IWED, which Hinchcliffe believes can grow as fast as its parent, Manpower, is going after the training and corporate meetings market, with bigger and better facilities and courses certified by HEART Trust/NTA and its associated agency NCTVET, the City Guild, and Life Long Learning, formerly JAMAL.
IWED is also recognised by the Ministry of Education as an independent school, which allows it to offer high school courses, including those set by CXC.
"We train people to put in jobs," said Hinchcliffe. But the company also provides space for institutions and companies to run their own courses.
"We'll be renting space to UCC and others who have already expressed an interest to use our classrooms. We are aiming for masters level programmes and corporate meetings."
Lecturers for the school are contracted.
Meantime, Hinchcliffe said the bulk of the $50 million now being spent is going into the upgrading of the company's fleet and equipment.
"We have 13 vehicles, but it's not so much the size of the fleet but quality we want to change," she said.
"Our pest control equipment is very old. These two areas are where most of the $50 million would go."
Beyond seeking out bigger incomes, Manpower's aim is also to modernise.
"We are revamping the way we do things. Mop and broom are done with. 3M is here," said Hinchcliffe. "We are getting away from that and it costs money."
To this end she has had consultants Glen McLeish, the former managing director of JMMB Securities Limited, working since February on a plan to reorganise the company's finances, while Dr. Henley Morgan has been assisting with the organisational structure.
Manpower's eight client service units have been cut to five, while customer service managers, formerly site administrators, have been put in charge of servicing large client accounts.

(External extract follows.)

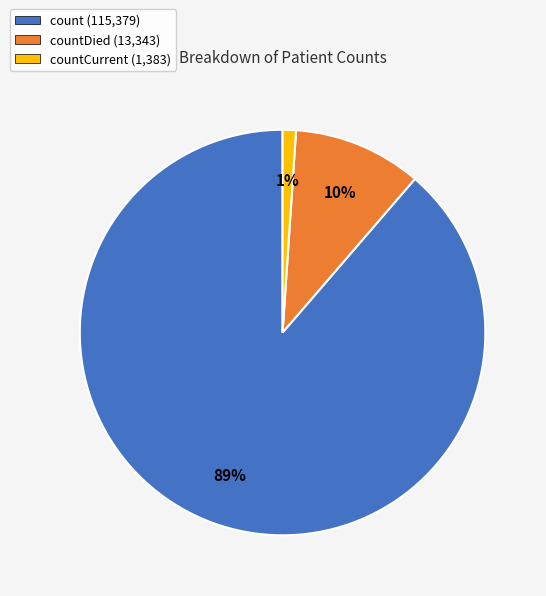

To the nearest percent, what is the difference between the largest and smallest slice percentages?

88%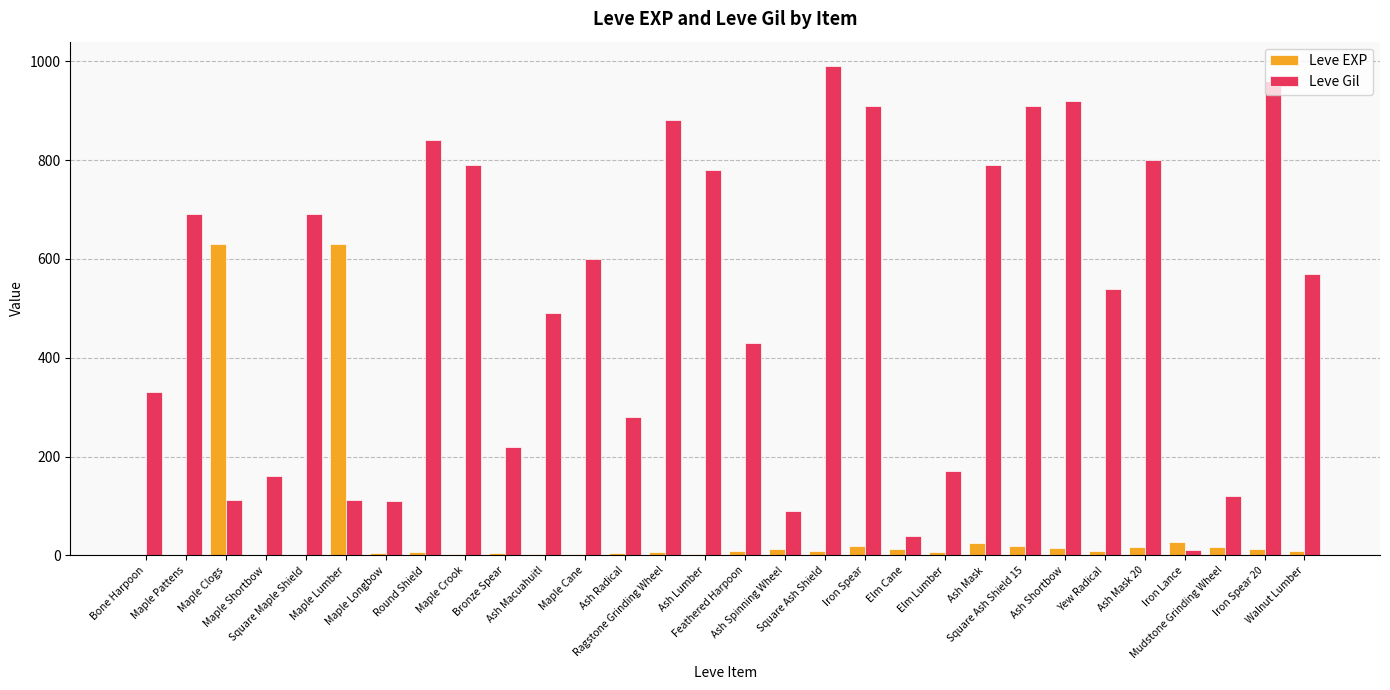

Which series has the largest total across all categories?

Leve Gil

Hinchliffe said this would ensure that clients are not subsumed in the operation, which has 240 service locations islandwide, but would have direct contact with a representative for a more personalised service.
Some of Manpower's larger clients include Cable and Wireless Jamaica, Spanish Town Hospital, Jamaica's two international airports, Nestlé Jamaica, APM Terminals Limited, and the United States Embassy - each with different type of contracts.
Hinchcliffe, whose face is synonymous with her company, says she is trying to make the company less 'me' focussed.
Maintenance and logistics are also under one unit. The human resource division, which was formerly the portfolio of the site administrators, has been strengthened and the department now includes payroll. That change is meant to foster greater internal control of finances.
"The biggest area of fraud is in payroll. We have persons who have left who are still getting paid," said Hinchcliffe.
"Last year alone, Manpower grew by 19 per cent in terms of clients and revenue and we still are not profitable because the cost of labour is high," she told the Financial Gleaner. Manpower, which cut 14 positions last year, now has some 1,800 staff on payroll.
Hinchcliffe has been planning to take the company public and list on the stock market.
But that, she said, is a $150 million project that has had to be shelved, but is not too far from the front burner. She said the company would not go public until it becomes more profitable.